Le quatrième moyen soulevé par la "victime" invoquait les dispositions de l'article 2 de la Convention européenne des droits de l'Homme relatif au droit à la vie, qui commande d'apprécier strictement, par une enquête mettant en œuvre des moyens appropriés et effectifs, les atteintes qui y sont portées par la Police lorsque celle-ci met la vie d'une personne en danger.

 

Ces moyens étaient sérieux puisqu'il existait en l'espèce une réelle incertitude quant à la menace exacte à laquelle avait été confronté le policier.

 Ses collègues intervenant postérieurement ont retrouvé le couteau du fuyard par terre, de sorte qu'il était probable qu'il l'avait à la main lorsque le policier a décidé d'appliquer un tir de riposte sur lui.

 Néanmoins, même si le caractère agressif et violent du fuyard ressortait du dossier et des nombreux témoignages recueillis, la réalité de l'agression pouvait prêter à discussion.

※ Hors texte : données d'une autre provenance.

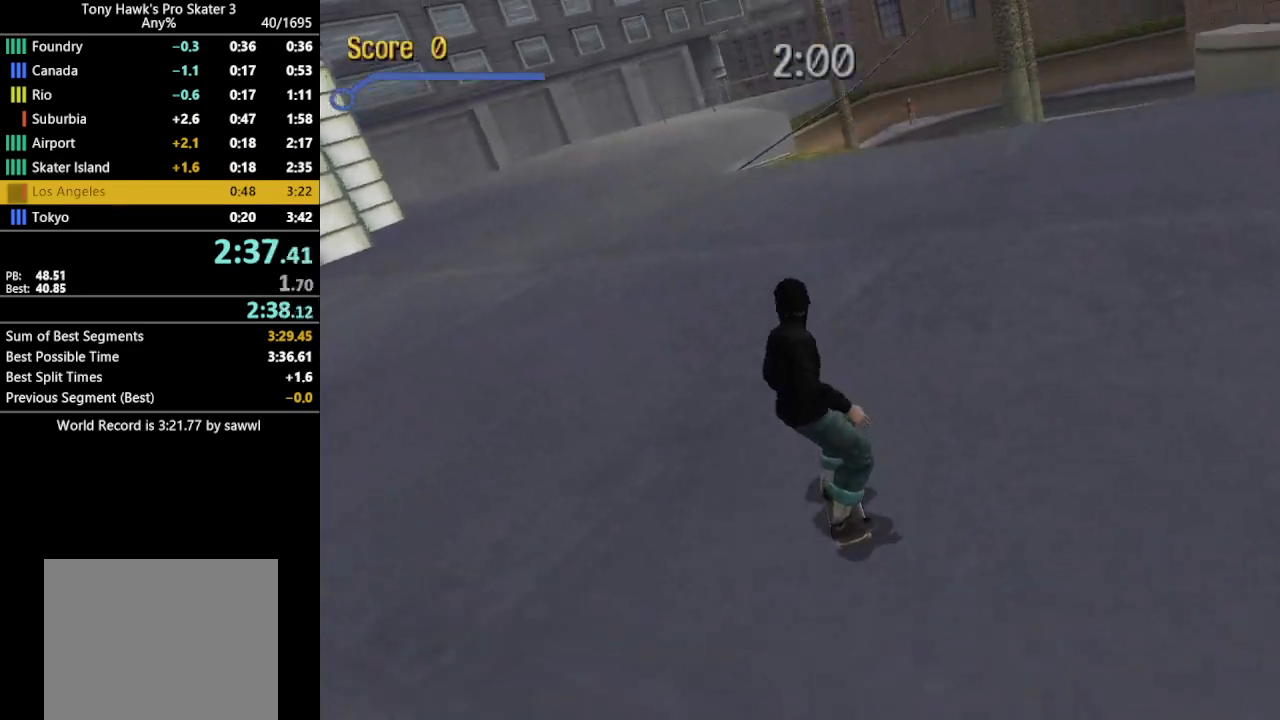
{"buttons": ["CROSS", "SQUARE", "DPAD_UP"], "events": [[200, "DPAD_RIGHT", "down"], [250, "DPAD_RIGHT", "up"], [483, "DPAD_UP", "down"]]}
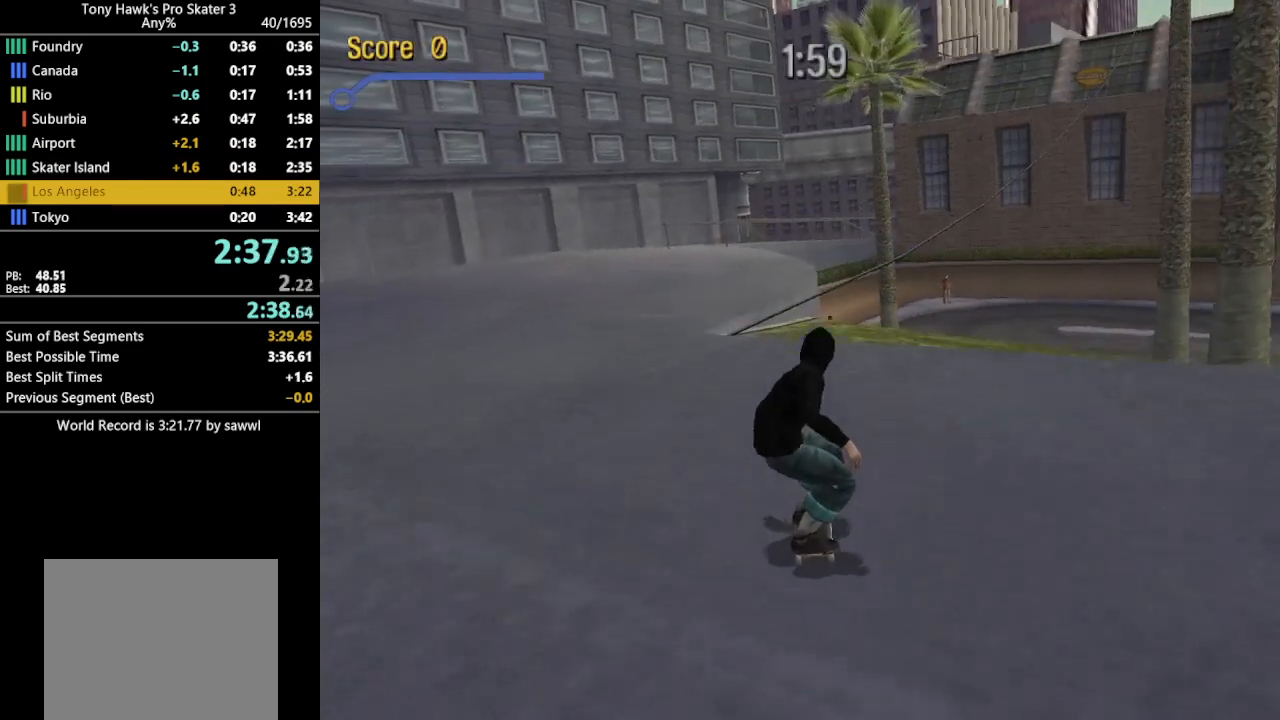
{"buttons": ["CIRCLE", "R1"], "events": [[67, "DPAD_UP", "up"], [133, "DPAD_UP", "down"], [167, "SQUARE", "up"], [200, "DPAD_RIGHT", "down"], [217, "CROSS", "up"], [217, "R1", "down"], [267, "CIRCLE", "down"], [350, "DPAD_RIGHT", "up"], [383, "DPAD_UP", "up"]]}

 La Cour de cassation, en repoussant le pourvoi qui a été formé devant elle, refuse d'approcher le débat de fond et rappelle les limites de sa saisine, en sa qualité de juge du Droit.

 La Cour de Cassation a pour seul pouvoir de contrôler que les énonciations de l'arrêt rendu par la Chambre de l'instruction mettent la Cour en mesure de s'assurer que l'information était complète et que les juges du fond ont exposé des motifs qui n'étaient exempts d'insuffisance comme de contradiction, répondant aux articulations essentielles du mémoire produit par la partie civile.

 

La position ainsi adoptée par la Cour de Cassation est protectrice des droits du policier qui a fait usage de son arme en état de légitime défense, sans témoin direct.

 Cette heureuse position de notre juridiction gardienne du Droit justifiait à elle-seule qu'on la relève.